= Task inputs =
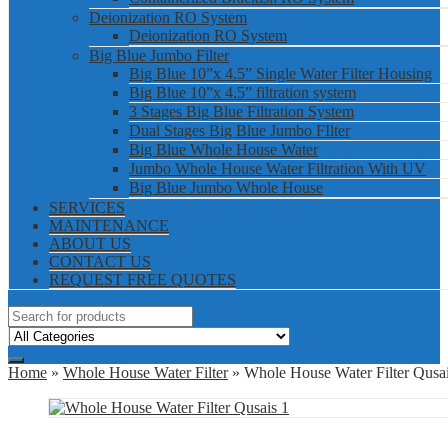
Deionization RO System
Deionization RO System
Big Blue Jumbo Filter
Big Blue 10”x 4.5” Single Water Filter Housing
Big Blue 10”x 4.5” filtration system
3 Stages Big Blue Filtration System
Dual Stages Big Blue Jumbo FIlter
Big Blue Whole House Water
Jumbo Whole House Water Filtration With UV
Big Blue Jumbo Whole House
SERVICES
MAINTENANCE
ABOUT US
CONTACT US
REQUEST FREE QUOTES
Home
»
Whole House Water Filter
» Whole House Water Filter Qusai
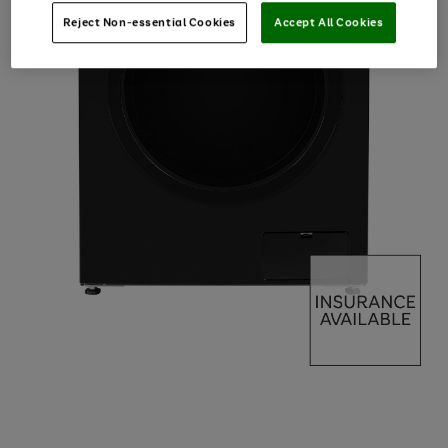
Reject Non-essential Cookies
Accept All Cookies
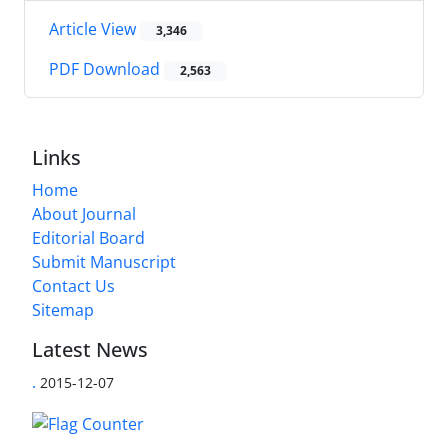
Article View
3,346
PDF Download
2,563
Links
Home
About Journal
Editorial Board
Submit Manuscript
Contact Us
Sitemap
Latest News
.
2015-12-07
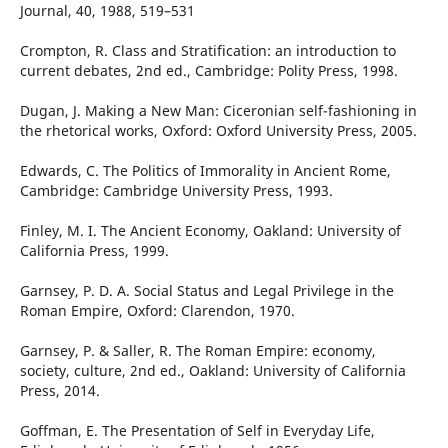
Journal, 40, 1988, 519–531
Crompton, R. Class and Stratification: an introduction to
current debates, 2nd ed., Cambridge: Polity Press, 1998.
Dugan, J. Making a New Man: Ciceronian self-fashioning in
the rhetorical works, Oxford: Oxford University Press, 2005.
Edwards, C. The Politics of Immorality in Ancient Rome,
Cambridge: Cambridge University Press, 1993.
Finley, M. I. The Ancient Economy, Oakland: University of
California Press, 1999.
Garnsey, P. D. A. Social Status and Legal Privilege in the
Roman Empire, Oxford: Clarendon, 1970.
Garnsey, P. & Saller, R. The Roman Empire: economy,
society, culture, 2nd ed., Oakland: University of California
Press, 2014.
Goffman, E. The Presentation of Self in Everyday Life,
--
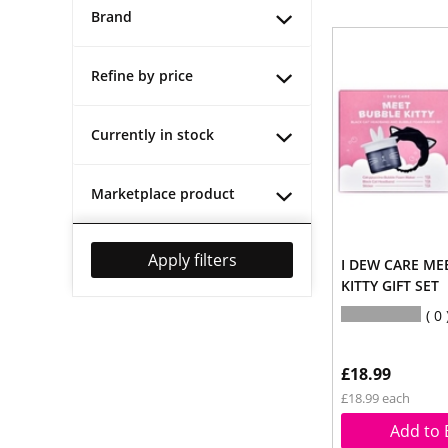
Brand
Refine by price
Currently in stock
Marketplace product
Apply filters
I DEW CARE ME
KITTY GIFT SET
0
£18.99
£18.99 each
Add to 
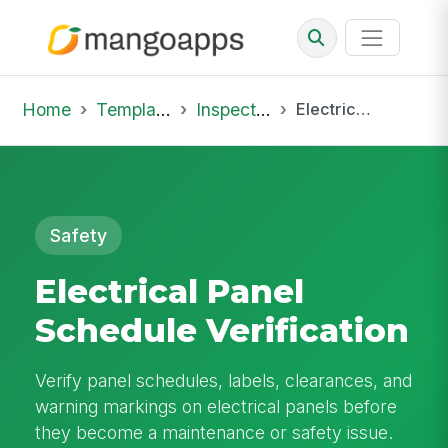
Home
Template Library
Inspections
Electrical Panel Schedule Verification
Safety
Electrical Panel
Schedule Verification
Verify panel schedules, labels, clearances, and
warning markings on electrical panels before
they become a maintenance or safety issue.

= What you will do =
Locate every line in the entries above that contains the word "Garnsey" and copy each of those lines.

= Solved problem =
Garnsey, P. D. A. Social Status and Legal Privilege in the
Garnsey, P. & Saller, R. The Roman Empire: economy,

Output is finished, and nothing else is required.